Second method involves selecting “Conform Speed” from the Retime Editor’s drop-down menu with the 24fps clip in the 25fps Timeline. This essentially does the same as adjusting the speed with 104% upwards. In fact, you’ll see the Retime slider appear with 104% filled in.

The third way is to make a side trip to Apple Motion. In Motion, you can select your project to be 25fps. Drag the clip in the project window, save the project, share it to a QuickTime movie or export it to a ProRes format of liking and you’re done. In Project properties you can optionally set Frame Blending to make the clip as smooth playing as the original.

The fourth way is to do the same in Adobe After Effects (CS6 was my version). Just set the frame rate as 25fps and save as a movie. The result may look more stuttering than with Motion. Alternatively, and that’s the fifth method, you can add the Time Warp effect to the clip in After Effects and play with the settings. This allows for control over frame blending, but I personally found the default settings the best.

As far as I could tell with a few 2-minute clips of marbles rolling about randomly in a clear plastic box, the best method was the one in which you sidetrip to Motion with Frame Blending turned on. I did not experience stuttering, nor did the sound went out of sync. The pitch was a little bit higher, but it was hardly noticeable.

Of course, the above only holds when you have Final Cut Pro X (or Premiere Pro) on your system. If you have Avid Media Composer, you get two ways to do this:

  • Export your clip to a 24fps QuickTime movie without sound, and use “Same-As-Source”, 601/709 levels. Now create a 25fps project in Media Composer, type “IgnoreQTRate True” into the Console and press Enter. Open a bin and import the 24fps exported clip (601/709 levels). The clip will import frame-by-frame, which will take some time, but you will end up with a 25fps version of it, which you can export again.
  • The second method here is to playout your 24fps clip at 25fps from the Digital Cut Tool and record that playout at 25fps.

Comments

  1. Ben Wharton says

    Or, if you were still using FCP, you put the file into Cinema Tools and reconform to 25fps.

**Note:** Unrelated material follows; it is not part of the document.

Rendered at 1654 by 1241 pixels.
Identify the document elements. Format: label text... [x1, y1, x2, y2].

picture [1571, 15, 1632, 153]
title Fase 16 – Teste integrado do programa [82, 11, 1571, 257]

    This will make the clip shorter – (speed up to 104%) and pitch the audio 0.7 of a semi-tone higher – if there’s sound. If there is sound, then depending on its nature you may be fine with it or you would need to re-pitch it with a suitable audio processor / program to bring it back down.

    This two step approach gives you completely clean video frames but it does change duration, which can be an issue depending on your edit project and the nature of the material – especially if you’re dealing with music or some kind of dance / choreography that has already been cut or timed to something, Cuts which are now just that little bit shorter in duration can suddenly seem very wrong.